I sighed. “Okay. It’s important. I get it. But before we start digging through Nonny’s underwear or something, why don’t you let me just ask her?”
I walked back over to her highboy and shoved the bottom drawer shut with my foot. I could feel the resistance in Lance’s mind. He didn’t like the idea of asking Nonny point-blank about my power stone.
“I’m not going to tell her what it is,” I reminded him. “She won’t know. You just don’t like to ask for anyone’s help.” I looked quizzically at him. “Is that a spellspinner thing, or a guy thing?”
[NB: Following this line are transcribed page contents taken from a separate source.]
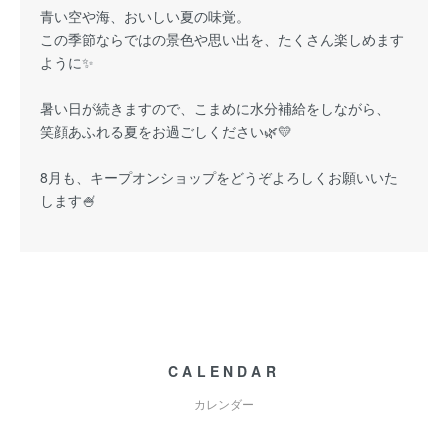
青い空や海、おいしい夏の味覚。
この季節ならではの景色や思い出を、たくさん楽しめます
ように✨
暑い日が続きますので、こまめに水分補給をしながら、
笑顔あふれる夏をお過ごしください🌿💛
8月も、キープオンショップをどうぞよろしくお願いいた
します🍧
CALENDAR
カレンダー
“Both.” His smile was perfunctory. “You’re too trusting, though. Too emotional.” Too much like a stick.
The drawer wasn’t closing all the way. The collar of one of Nonny’s sweaters was poking out. I dropped down and reopened the drawer to adjust the sweater—and Nonny’s voice sounded from the doorway.
“What on earth are you doing?”
I froze. The drawer was open. My hands were in it.
Lance was standing by her bed.
It was one of those awful moments where you realize, in a flash, that not only should you not be doing what you’re doing—what you’re doing looks even worse than it is. I glanced over my shoulder at Nonny’s furious, amazed expression and my heart sank.
“Looking for something,” I said lamely.
“In my sweater drawer?”
“Um.” I stood up. “Pretty dumb, I guess.”
“Get out,” she said. “Both of you.”
We got. Marching back down the passage, I felt like a criminal. Plus I was embarrassed. It probably didn’t help when I blurted out, “I thought you were at the nursery.”